TEXT PROVIDED:
============================================================
Combine the ingredients (except the water and chicken) in a large bowl. Then add the water to create a paste. You should then add the chicken and let it marinate, at least 1 hour or ideally 24 hours in the refrigerator. You can grill or bake the chicken; ideally you mark the chicken on the grill, and then finish it off in the oven. 


This recipe was provided by professional chefs and has been scaled down from a bulk recipe provided by a restaurant. The Food Network Kitchens chefs have not tested this recipe, in the proportions indicated, and therefore, we cannot make any representation as to the results.

.......................................................................................................

Sweet Potatoe bread:
This dessert bread incorporates many of the ingredients the pirates woul enjoy on the islands such as sweet potatoes, coconut and bananas.

2 lbs. white sweet potatoes, peeled and cut
1 large banana, peeled and cut in 1 inch pieces
1 cup brown sugar
1/2 cup seedless raisins
1 tspn grated ginger
1/4 tspn salt
12 oz evaporated milk
1 tspn vanilla extract
1/2 tspn grated nutmeg
1 tspn ground cinnamon
Rind of 1 lemon, grated
1 1/2 cups coconut milk
3 tspsn butter 

Preheat the oven to 375 degrees. 
Grate sweet potatoes into mixing bowl and mash the banana into sweet potatoes. 
Add all ingredients (except 1 tbsp brown sugar) mixing each ingredient at a time until each ingredient is fully blended into the mix. 
Spread evenly into 9x13 inch baking pan and sprinkle remaining 1tbspn brown sugar over the top of the pudding. 
Bake for 1 1/2 hour or until toothpick inserted into center comes out clean. 

.......................................................................................................

CoConut balls: You could rename these little sweets "canon balls" to tie in with your party theme.

1 18 ounce can grated coconut in heavy syrup
2 tsp brown sugar
1 tsp vanilla extract
1/2 cup white sugar 

Drain syrup from coconut. Mix coconut, brown sugar, and vanilla in a medium size saucepan. Cook over medium heat for a few minutes then allow to cool.
============================================================
PROVIDED RECORDS:
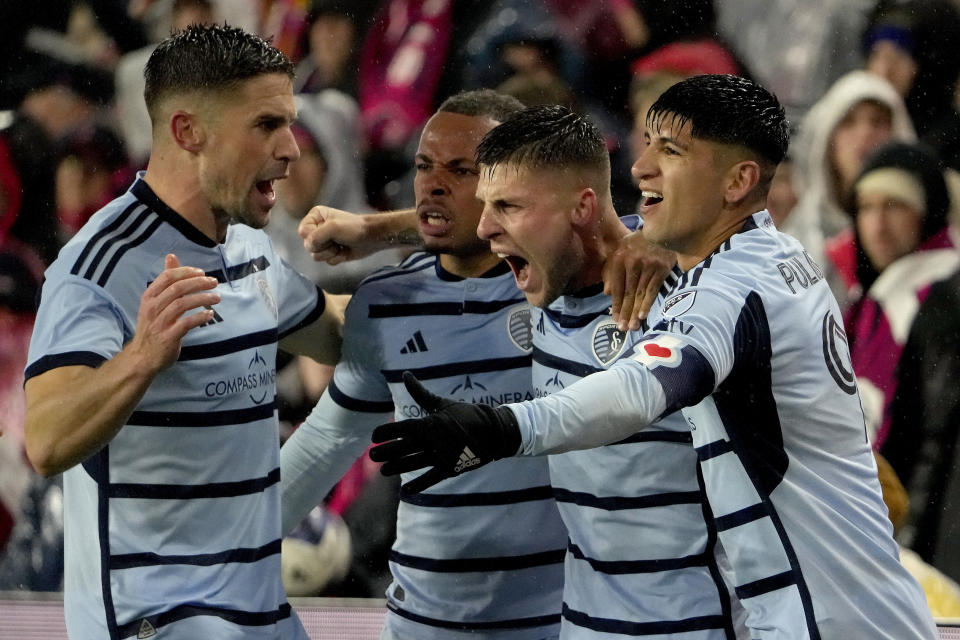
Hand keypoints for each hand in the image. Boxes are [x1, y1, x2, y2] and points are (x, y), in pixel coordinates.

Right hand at [127, 254, 219, 373]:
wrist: (142, 356)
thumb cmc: (153, 326)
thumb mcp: (156, 302)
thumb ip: (166, 281)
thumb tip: (171, 256)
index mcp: (149, 297)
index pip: (167, 277)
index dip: (186, 272)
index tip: (202, 272)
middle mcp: (152, 308)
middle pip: (177, 289)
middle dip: (198, 283)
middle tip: (214, 282)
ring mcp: (159, 323)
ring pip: (182, 304)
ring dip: (202, 298)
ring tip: (217, 298)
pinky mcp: (168, 337)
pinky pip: (186, 323)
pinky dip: (200, 317)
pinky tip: (209, 314)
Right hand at [298, 206, 374, 264]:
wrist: (372, 238)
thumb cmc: (355, 228)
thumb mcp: (333, 227)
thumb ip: (316, 236)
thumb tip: (309, 246)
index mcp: (315, 216)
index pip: (303, 232)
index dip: (314, 236)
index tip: (328, 233)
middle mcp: (317, 228)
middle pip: (308, 245)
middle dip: (324, 246)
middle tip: (337, 239)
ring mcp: (324, 241)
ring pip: (316, 255)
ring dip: (331, 253)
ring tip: (341, 245)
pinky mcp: (330, 252)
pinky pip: (326, 261)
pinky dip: (336, 258)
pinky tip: (344, 251)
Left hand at [369, 372, 520, 493]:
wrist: (493, 431)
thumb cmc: (465, 414)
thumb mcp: (442, 403)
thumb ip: (421, 393)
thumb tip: (405, 374)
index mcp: (431, 423)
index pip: (402, 428)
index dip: (386, 432)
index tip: (374, 437)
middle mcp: (434, 440)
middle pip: (404, 447)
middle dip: (387, 451)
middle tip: (371, 456)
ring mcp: (442, 456)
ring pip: (414, 463)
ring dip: (397, 467)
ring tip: (383, 471)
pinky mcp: (451, 468)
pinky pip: (431, 478)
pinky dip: (418, 485)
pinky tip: (406, 490)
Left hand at [602, 229, 675, 330]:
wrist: (661, 231)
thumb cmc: (636, 245)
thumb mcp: (619, 253)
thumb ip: (611, 271)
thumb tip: (607, 293)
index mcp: (619, 259)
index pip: (617, 286)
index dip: (616, 304)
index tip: (615, 319)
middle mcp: (632, 262)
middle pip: (628, 293)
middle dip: (625, 312)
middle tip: (622, 329)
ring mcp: (648, 266)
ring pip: (640, 294)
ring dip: (635, 313)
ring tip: (632, 327)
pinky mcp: (661, 269)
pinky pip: (653, 290)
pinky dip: (647, 304)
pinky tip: (643, 315)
============================================================
QUESTIONS:
(a) Do these statements agree with the recipes? Answer yes or no for each, and quote the words from the recipes that settle it.
(i) The sweet potato bread bakes in an oven set to 375 degrees.
(ii) The chicken should marinate for no more than one hour.
(iii) For the coconut balls, the syrup is drained from the coconut.
(b) Resume the recipes from where they stop.
The data above comes from an unrelated source.

RESPONSES IN ORDER:
(a)
(i) Yes: "Preheat the oven to 375 degrees."
(ii) No: "at least 1 hour or ideally 24 hours in the refrigerator"
(iii) Yes: "Drain syrup from coconut."

(b)
Make small balls on buttered cookie sheet and set aside. Mix coconut syrup and white sugar in small saucepan and cook over medium heat. 
Stir frequently until it becomes dark brown. Pour over balls and allow to cool. 
..................................................................................................................

Planters punch:This punch will capture the spirit of pirate grog with the rum and citrus flavors, but a few other ingredients make it much more interesting than that.

1 1/2 oz dark rum
3/4 oz lemon juice or sour mix
1/4 oz grenadine
club soda
maraschino cherry for garnish
lemon slice for garnish

Pour all of the ingredients, except the club soda, into a shaker with ice cubes. 
Shake well. 
Strain into a highball glass with ice cubes. 
Fill the glass with the club soda. 
Garnish with the lemon slice and cherry. 

........................................................................................

Fruit Punch:

Here's a punch for your friends who don't indulge in alcohol. Sadly, they'll probably win all the prizes for walking the plank without falling.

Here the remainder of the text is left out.